### Action item
Find the lines of the material below that include the string "left", then copy each one.

### Provided data
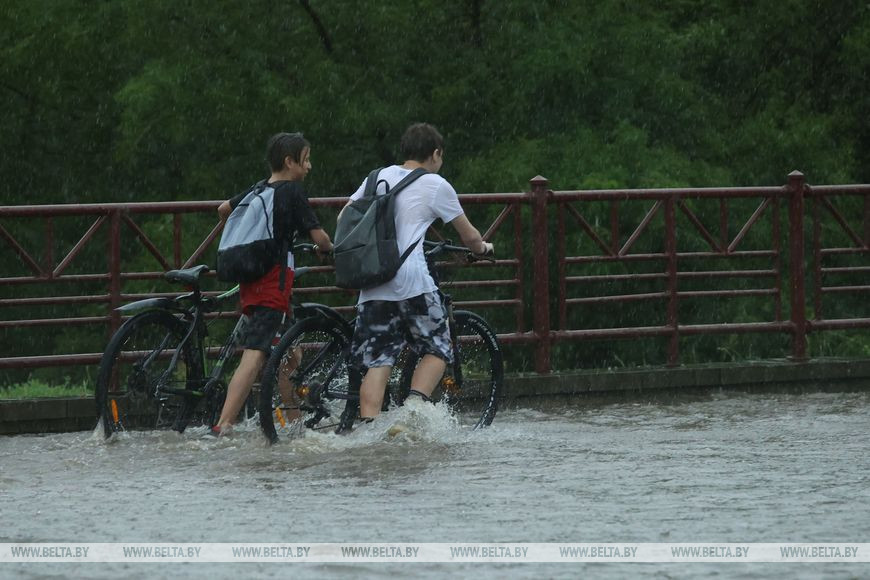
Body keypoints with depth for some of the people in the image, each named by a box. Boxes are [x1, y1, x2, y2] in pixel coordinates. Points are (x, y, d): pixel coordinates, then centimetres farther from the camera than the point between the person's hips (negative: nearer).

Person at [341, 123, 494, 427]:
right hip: (411, 281, -4)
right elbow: (469, 236, 14)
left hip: (372, 286, 4)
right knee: (437, 350, 10)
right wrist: (483, 248, 37)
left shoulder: (379, 177, 17)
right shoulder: (436, 185, 6)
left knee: (376, 361, 3)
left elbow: (344, 219, 16)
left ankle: (368, 426, -11)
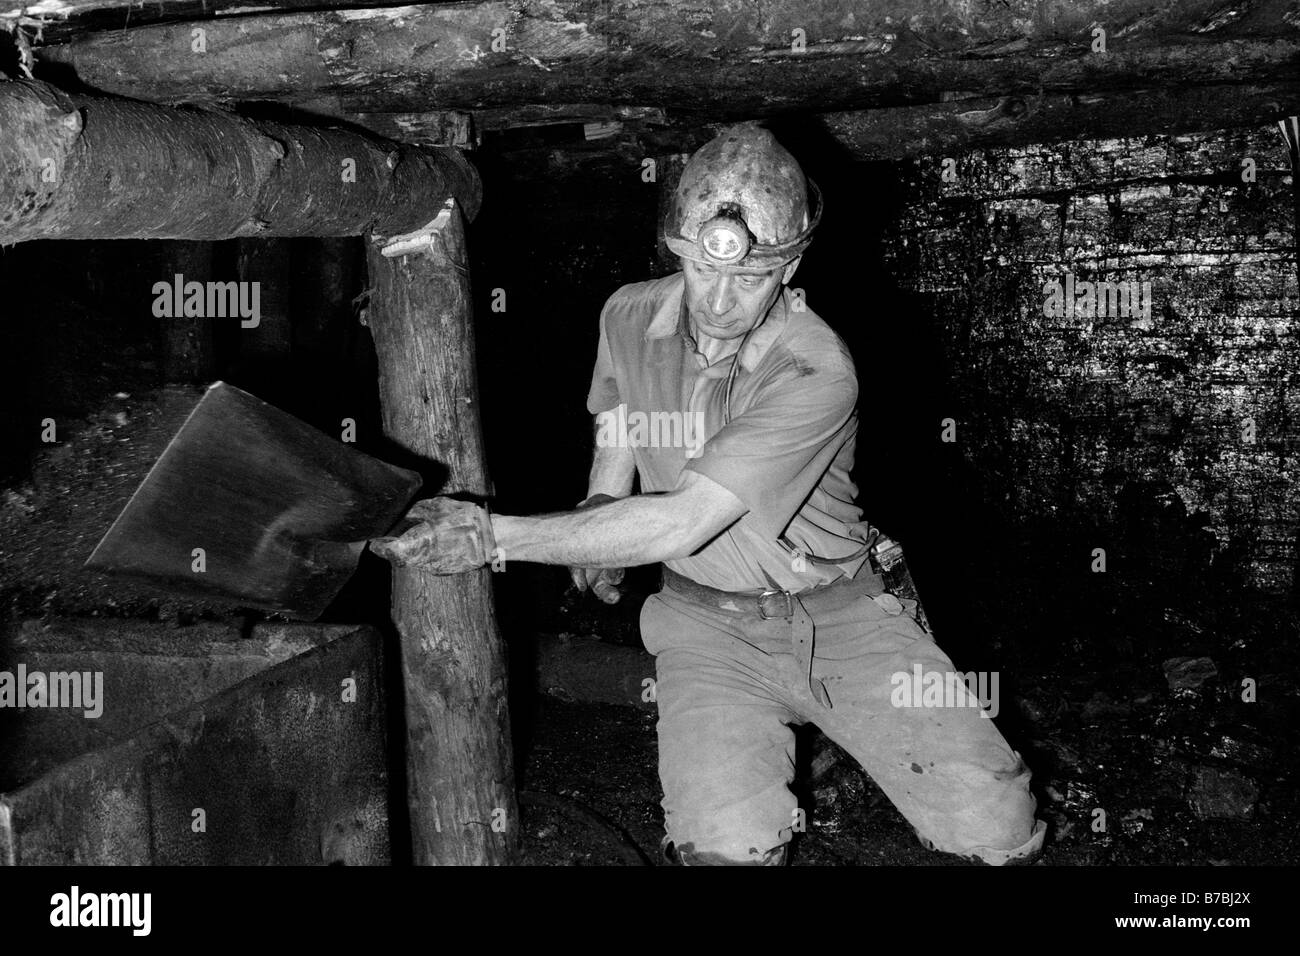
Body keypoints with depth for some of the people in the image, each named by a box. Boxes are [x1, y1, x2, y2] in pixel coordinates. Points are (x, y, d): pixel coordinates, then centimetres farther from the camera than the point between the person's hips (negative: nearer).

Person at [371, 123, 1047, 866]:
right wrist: (601, 522, 2)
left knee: (1000, 829, -13)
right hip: (707, 623, 2)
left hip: (838, 612, -2)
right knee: (726, 845, -23)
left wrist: (494, 537, -25)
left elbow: (679, 523, -27)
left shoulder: (816, 372, -22)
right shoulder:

### Task output
left hip: (372, 286, 4)
left shoulder: (379, 177, 17)
left knee: (376, 361, 3)
left elbow: (344, 219, 16)
left ankle: (368, 426, -11)
left knee: (1000, 829, -13)
left hip: (838, 612, -2)
left wrist: (494, 537, -25)
left elbow: (679, 523, -27)
left shoulder: (816, 372, -22)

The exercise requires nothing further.